◆ TEXT PROVIDED
Didn’t I say last night it will snow?

 

What else would there be but snow?

I no longer wait for the rustle of wings,

or some dove to make my heart leap

and shine its light on me.

 

Snow has hatched in every den and lair

putting out every fire.

The snow: our key and lock.

I woke in my bed as if in another world,

as if in a drift of snow.

The three hills were all white.

 

I put on my cold boots, made a fire,

cut three rashers of bacon into the skillet

by the window where’s starting to snow again.

The bacon sizzles. I break an egg.

In the room the shadows of jackdaws fly to and fro

 

I rejoice because of the egg.

 

 

Last night I took a walk in the snow. The empty streets of my subdivision were quiet and lit with Christmas lights. All is calm all is bright, I sang in my head. Like Simovic I felt “as if in another world.” At least six inches had already collected, and snow was still coming down in blusters when I reached my friend’s house to leave this poem on her side porch. I hoped she’d wake up today to find it, although I don’t have a lot of confidence in the stickiness of scotch tape under snowy conditions.

 

This poem captures so well the surprise of waking up to snow. How is it that Eastern Europeans can speak so openly from the heart without sounding mawkish and overly-sentimental? I love that quality in poetry.

 

I’m sure it’s an even better poem in the original Serbian.

 

Ljubomir Simovic was born in Serbia in 1935. He seems to be a writer-of-all-trades, a poet, a playwright, a television writer and short story writer. That’s as much as I can find out about him because all the info I found wasn’t written in English.

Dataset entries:
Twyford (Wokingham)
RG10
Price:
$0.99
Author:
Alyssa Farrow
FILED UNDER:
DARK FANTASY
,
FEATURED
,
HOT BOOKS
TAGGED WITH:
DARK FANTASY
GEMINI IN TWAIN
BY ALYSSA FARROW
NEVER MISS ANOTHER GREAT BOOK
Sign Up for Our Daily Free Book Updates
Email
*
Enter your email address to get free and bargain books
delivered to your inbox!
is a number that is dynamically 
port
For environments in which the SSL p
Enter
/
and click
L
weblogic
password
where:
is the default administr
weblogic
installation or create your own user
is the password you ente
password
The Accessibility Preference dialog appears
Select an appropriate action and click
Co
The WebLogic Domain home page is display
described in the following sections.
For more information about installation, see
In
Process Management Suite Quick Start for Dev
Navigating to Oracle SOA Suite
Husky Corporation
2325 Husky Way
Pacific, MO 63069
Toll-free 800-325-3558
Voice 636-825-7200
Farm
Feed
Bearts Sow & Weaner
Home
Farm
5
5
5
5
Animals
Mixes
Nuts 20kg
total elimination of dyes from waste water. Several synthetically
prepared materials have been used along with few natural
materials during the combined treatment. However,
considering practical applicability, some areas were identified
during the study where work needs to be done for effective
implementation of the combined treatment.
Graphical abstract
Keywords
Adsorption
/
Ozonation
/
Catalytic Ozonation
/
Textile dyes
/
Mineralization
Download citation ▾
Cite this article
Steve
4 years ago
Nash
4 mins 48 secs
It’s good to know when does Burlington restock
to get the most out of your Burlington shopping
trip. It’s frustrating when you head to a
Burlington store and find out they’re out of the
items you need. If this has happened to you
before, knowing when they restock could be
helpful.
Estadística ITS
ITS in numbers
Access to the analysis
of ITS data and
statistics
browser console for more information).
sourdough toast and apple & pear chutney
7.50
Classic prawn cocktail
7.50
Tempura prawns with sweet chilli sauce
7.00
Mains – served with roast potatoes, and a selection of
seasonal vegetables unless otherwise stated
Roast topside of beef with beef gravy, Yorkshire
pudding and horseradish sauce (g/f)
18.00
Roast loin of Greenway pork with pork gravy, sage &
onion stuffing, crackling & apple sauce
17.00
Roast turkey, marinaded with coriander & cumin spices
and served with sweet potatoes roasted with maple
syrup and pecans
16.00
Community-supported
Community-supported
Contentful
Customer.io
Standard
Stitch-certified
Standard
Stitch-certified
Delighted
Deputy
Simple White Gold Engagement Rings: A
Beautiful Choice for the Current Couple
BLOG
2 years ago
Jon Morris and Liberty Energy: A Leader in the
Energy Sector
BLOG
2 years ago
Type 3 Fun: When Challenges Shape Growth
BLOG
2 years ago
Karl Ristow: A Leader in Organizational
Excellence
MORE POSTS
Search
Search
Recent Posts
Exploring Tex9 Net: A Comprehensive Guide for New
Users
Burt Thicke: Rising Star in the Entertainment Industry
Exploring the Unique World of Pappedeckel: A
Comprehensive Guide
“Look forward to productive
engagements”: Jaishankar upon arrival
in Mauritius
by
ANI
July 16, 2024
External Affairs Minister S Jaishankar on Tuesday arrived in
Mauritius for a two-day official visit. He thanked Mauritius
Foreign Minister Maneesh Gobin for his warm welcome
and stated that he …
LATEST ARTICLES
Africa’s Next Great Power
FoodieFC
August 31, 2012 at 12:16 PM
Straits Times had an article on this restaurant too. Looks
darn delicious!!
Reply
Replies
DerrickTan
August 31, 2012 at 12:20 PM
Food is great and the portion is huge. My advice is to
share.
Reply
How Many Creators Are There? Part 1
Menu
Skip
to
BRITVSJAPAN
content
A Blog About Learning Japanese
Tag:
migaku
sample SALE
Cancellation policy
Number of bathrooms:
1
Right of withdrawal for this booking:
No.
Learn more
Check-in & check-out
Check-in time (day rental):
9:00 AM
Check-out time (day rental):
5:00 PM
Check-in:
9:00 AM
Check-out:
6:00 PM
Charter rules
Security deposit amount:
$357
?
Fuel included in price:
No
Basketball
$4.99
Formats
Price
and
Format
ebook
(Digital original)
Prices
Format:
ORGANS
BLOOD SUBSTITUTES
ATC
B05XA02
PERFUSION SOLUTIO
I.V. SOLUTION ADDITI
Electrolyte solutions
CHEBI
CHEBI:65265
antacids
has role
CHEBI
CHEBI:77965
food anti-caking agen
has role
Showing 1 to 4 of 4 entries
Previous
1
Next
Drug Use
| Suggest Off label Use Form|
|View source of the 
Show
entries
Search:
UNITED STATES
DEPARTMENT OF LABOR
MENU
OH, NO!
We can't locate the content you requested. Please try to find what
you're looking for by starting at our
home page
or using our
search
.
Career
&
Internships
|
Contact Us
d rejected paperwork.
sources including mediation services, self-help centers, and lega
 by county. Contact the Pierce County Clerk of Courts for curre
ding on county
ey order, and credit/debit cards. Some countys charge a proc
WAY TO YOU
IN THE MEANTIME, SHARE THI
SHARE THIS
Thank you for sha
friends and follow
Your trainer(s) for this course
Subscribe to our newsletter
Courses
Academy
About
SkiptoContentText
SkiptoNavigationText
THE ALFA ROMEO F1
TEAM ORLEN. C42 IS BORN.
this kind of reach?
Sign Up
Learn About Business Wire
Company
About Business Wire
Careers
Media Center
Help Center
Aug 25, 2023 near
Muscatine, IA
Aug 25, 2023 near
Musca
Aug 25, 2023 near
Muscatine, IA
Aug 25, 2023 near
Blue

◆ TASK PROMPT
The snow text names the kinds of writer that Ljubomir Simovic seems to be. List every one of them.

◆ TASK RESPONSE
Poet, playwright, television writer, short story writer